• _Problems to solve_
(1) From the commentary on Scotland and the EU, extract the stretch from "Scotland and the" through "first went up)." word for word.
(2) In the commentary on Scotland and the EU, what headline did the Scotsman run on Thursday morning?
(3) Proceed with the commentary on Scotland and the EU, writing on from its final sentence.

• _Selected extract_
Scotland and the EU is the Brigadoon issue of Scottish politics: it appears, disappears, reappears, goes quiet, explodes onto the front pages again only to then recede from the nation’s consciousness. It is complicated, and informed comment demands a deep and proper understanding of the EU and UK constitutions, a familiarity with Brussels to screen for comment that is actually important, and a cool head. I’ll be doing a lot of work early in the new year, full research, some articles and a speech or so to try, try at least, to put to rest some of the assertions that have been traded, but meantime it is worth looking into the rather odd few days we’ve had since the Scotsman splashed on Thursday morning with the headline Scottish independence: Separate Scotland must apply to join EU, warns Brussels (the story has been changed since it first went up).
I’m in favour of a free press – it’s essential to our democratic system, without it our people would be ill-informed about the issues we need to discuss. I’m wary of any degree of control, by anybody, anywhere, of the actions of the press because, however well intentioned, I cannot see the circumstances in which it would not take us to a pretty unhealthy place pretty quickly. I’m a sociable cove; I know a lot of journos in print and broadcast, local and national press. Some I like more than others, some I rate more than others, but I can say hand on heart that in my experience they’re just people trying to do a demanding and pressured job, often for little thanks and lots of unjustified abuse, particularly online, and that isn’t fair and isn’t productive. Politics is complex, the decisions we all have to make are important, information more freely available than ever and the pressure of a 24 hour news cycle unrelenting. I don’t fancy the journalists’ jobs. People are interested in how our media works, with good reason, and it is only right that where politicians, yes even me, are open to question, our scribes could do with a bit of scrutiny too.

• _Data segment_
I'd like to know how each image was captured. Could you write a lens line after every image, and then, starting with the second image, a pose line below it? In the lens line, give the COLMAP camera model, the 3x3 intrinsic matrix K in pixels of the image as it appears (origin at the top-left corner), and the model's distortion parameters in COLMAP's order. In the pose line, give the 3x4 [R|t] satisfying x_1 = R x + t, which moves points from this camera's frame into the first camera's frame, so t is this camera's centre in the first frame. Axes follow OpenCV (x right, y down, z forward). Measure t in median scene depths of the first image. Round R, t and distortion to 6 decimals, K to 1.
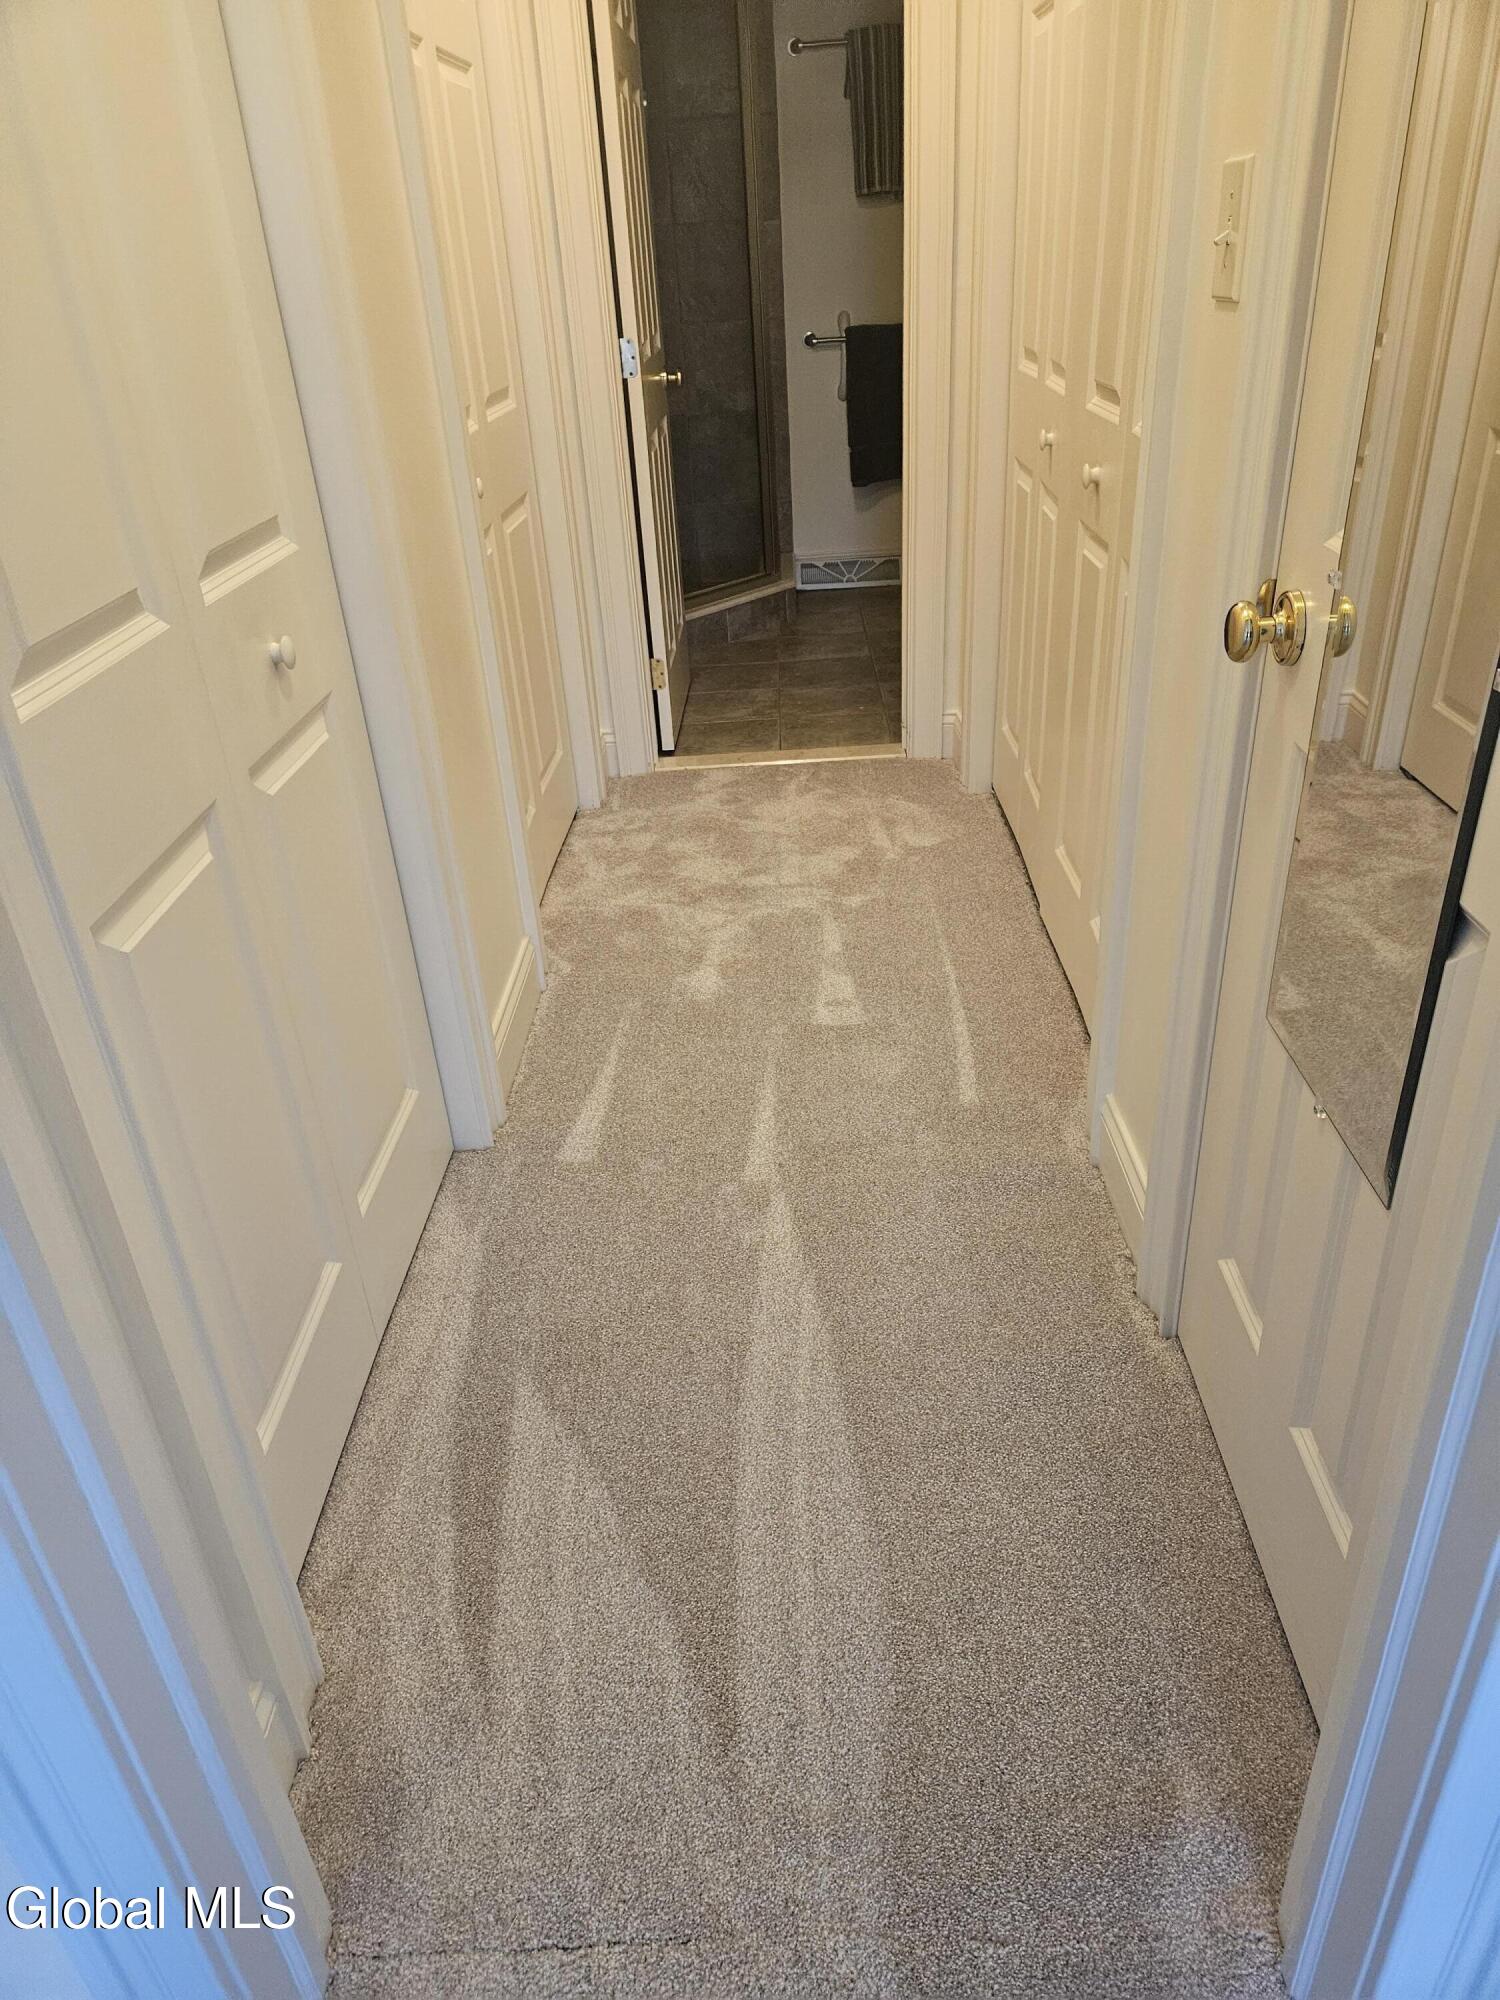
lens RADIAL K [[1359.7, 0, 751.6], [0, 1359.7, 1007.0], [0, 0, 1]] dist [0.049761, -0.002462]
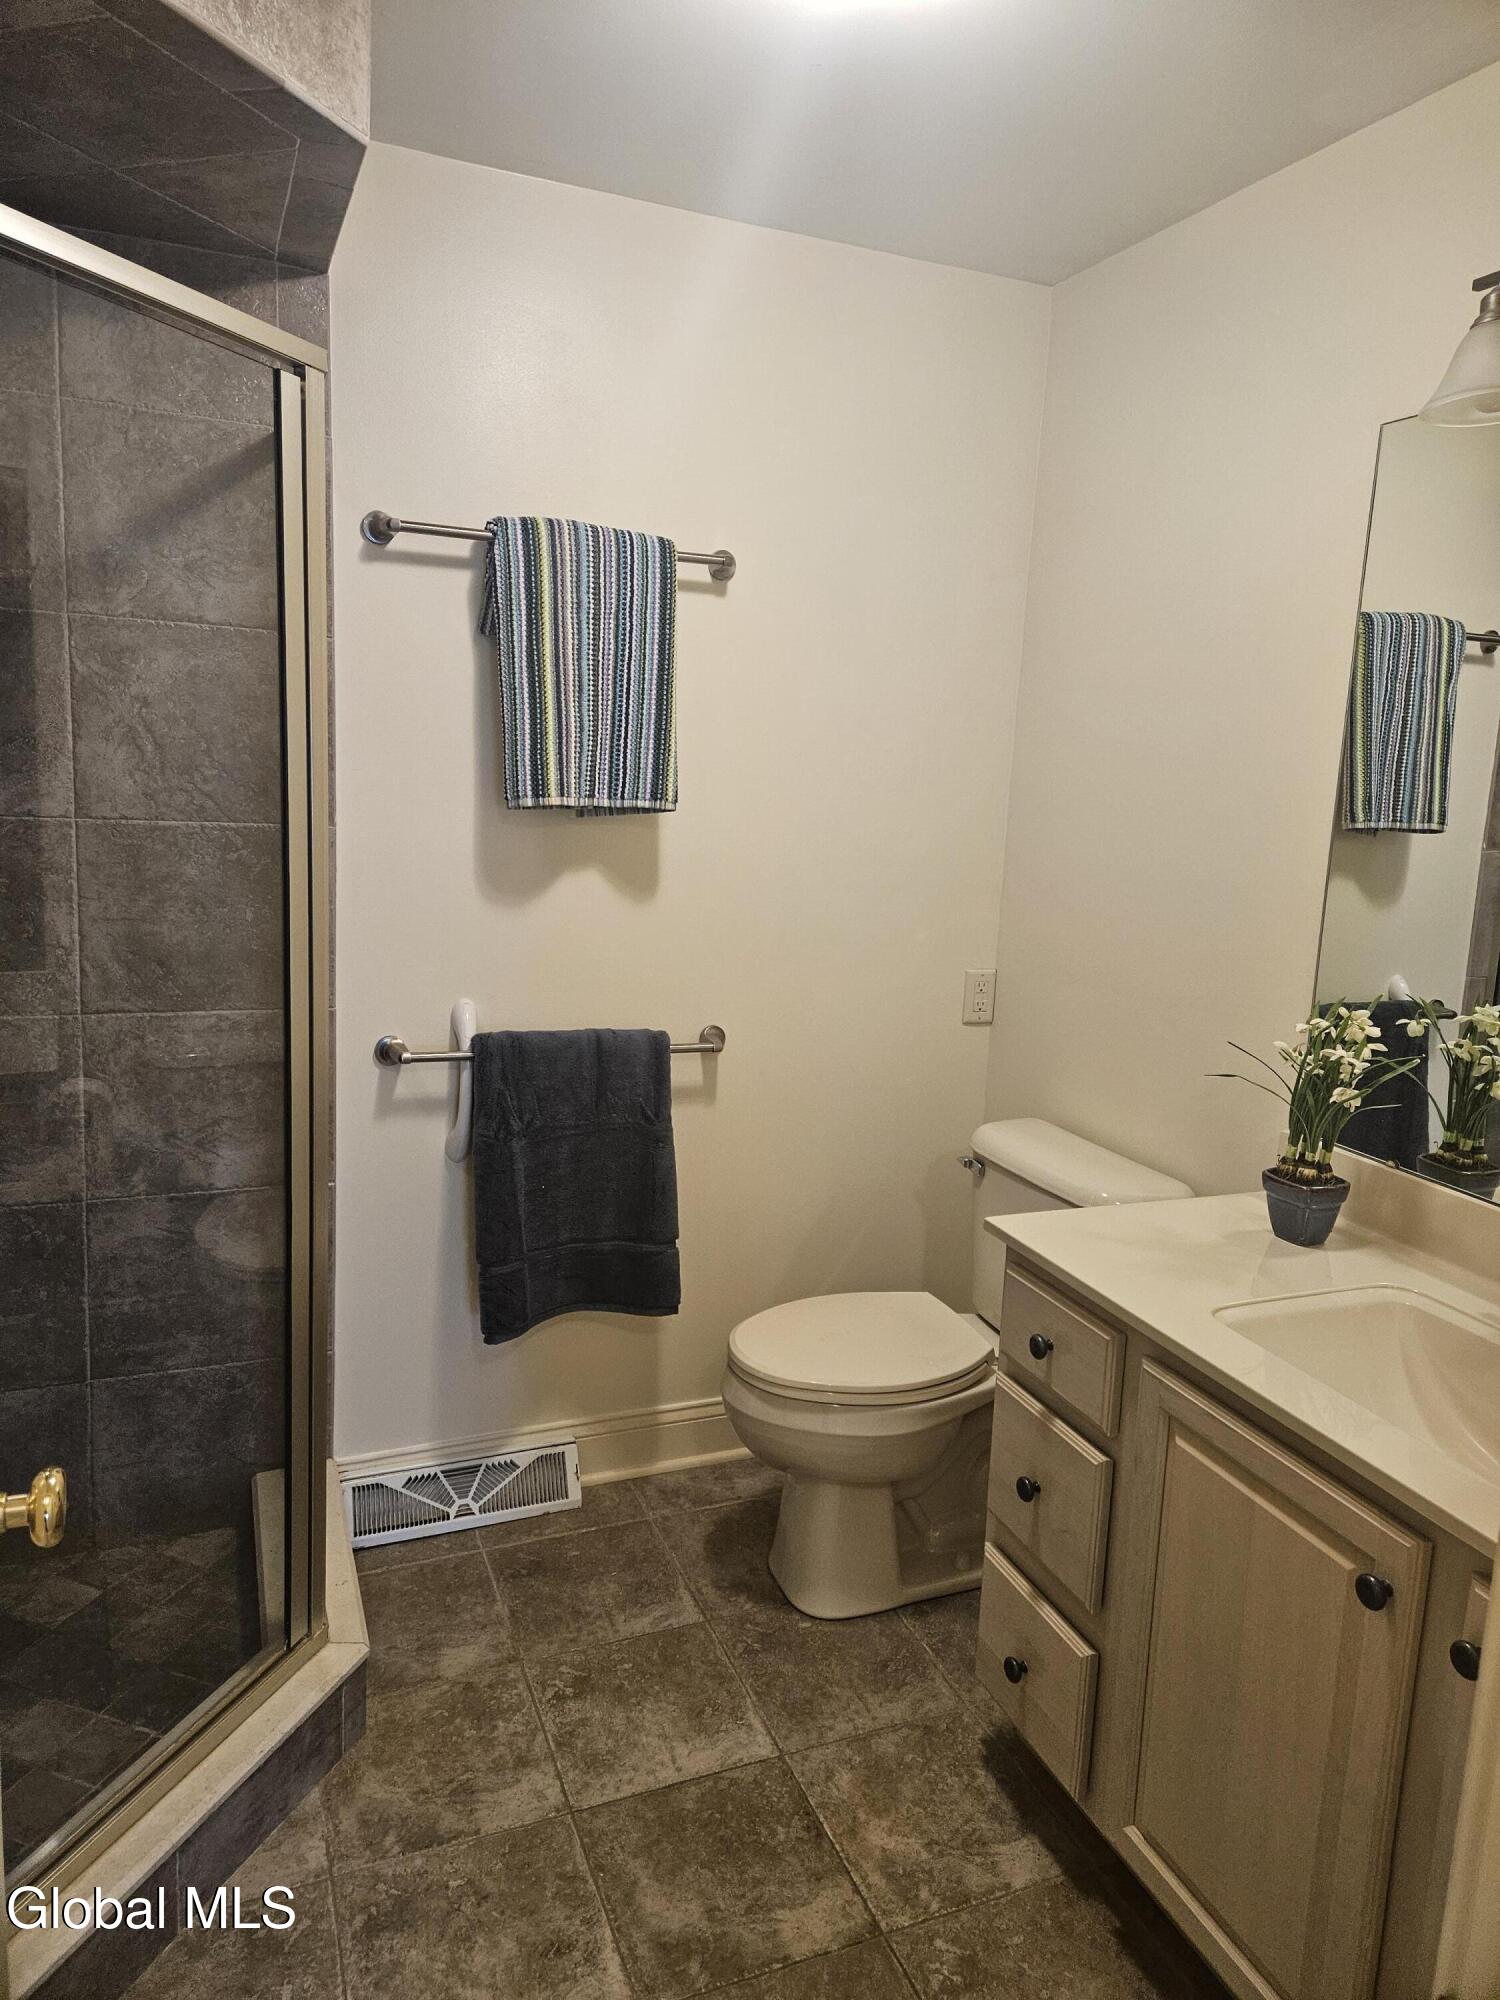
lens RADIAL K [[1359.7, 0, 755.4], [0, 1359.7, 992.0], [0, 0, 1]] dist [0.049761, -0.002462]
pose [[0.955679, 0.049973, 0.290138, 0.025207], [0.057509, 0.934818, -0.350441, -0.334577], [-0.288739, 0.351594, 0.890512, 0.544719]]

• _Answers to this exercise_
(1)
Scotland and the EU is the Brigadoon issue of Scottish politics: it appears, disappears, reappears, goes quiet, explodes onto the front pages again only to then recede from the nation’s consciousness. It is complicated, and informed comment demands a deep and proper understanding of the EU and UK constitutions, a familiarity with Brussels to screen for comment that is actually important, and a cool head. I’ll be doing a lot of work early in the new year, full research, some articles and a speech or so to try, try at least, to put to rest some of the assertions that have been traded, but meantime it is worth looking into the rather odd few days we’ve had since the Scotsman splashed on Thursday morning with the headline Scottish independence: Separate Scotland must apply to join EU, warns Brussels (the story has been changed since it first went up).

(2) Scottish independence: Separate Scotland must apply to join EU, warns Brussels

(3)
With that, let’s come to the fuss and a fury we’ve seen lately; journalists being called to book by Justice Leveson and promptly trying to shift attention to politicians, ‘bad apples’, or anyone else – an enormous, collective excuse of “a big boy did it and ran away”. Those who escaped personal censure appear to believe that they have been endorsed as fine, upstanding, honourable scribes diligently recording the unfolding history of our world; uncovering great conspiracies, digging into the heart of our society to reveal dark secrets and offering ritual sacrifices to the god of public titillation.
The difficulty, though, is that modern journalism wasn’t just tarnished by a couple of bad apples in the barrel; phone hacking wasn’t the entirety of the negative behaviour displayed by the scriveners of the modern media, there is a litany of sins which will continue to be intoned for quite some time to come. The lure of a quick and spectacular headline, the scoop, the glowing prize of being first in print leads scribes down unhealthy and unethical paths. Truth may be the first victim in war but it appears to be a victim of press behaviour as well.
Let me demonstrate this with a recent example or two, and we’re back to the Scotsman front page. Screaming headlines and breathless text told us that the European Commission had sent a letter to a House of Lords committee saying that an independent Scotland would be out of the EU and would have to reapply. Not only had this letter been sent but the journalist had seen it; had held it in his hands, caressed it lovingly and memorised every word, soaked up every nuance and deliberated upon its impact.
The quotes from “the letter” as reproduced in the article are all talking about a part of an existing member state leaving that member state. EU law doesn’t apply any more once it leaves the member state. Well goodness, who knew? Presumably the letter is entitled “stating the obvious”. But even taking “the letter” on face value, it doesn’t apply to the Scottish situation, where the part of the member state seceding wants to remain within the EU, and will do some stuff to ensure that it remains within. The EU does not want to lose Scotland, and in reality our scenario on any objective assessment is a very different scenario than the one the Commission was asked about, and that dealt with in “the letter”.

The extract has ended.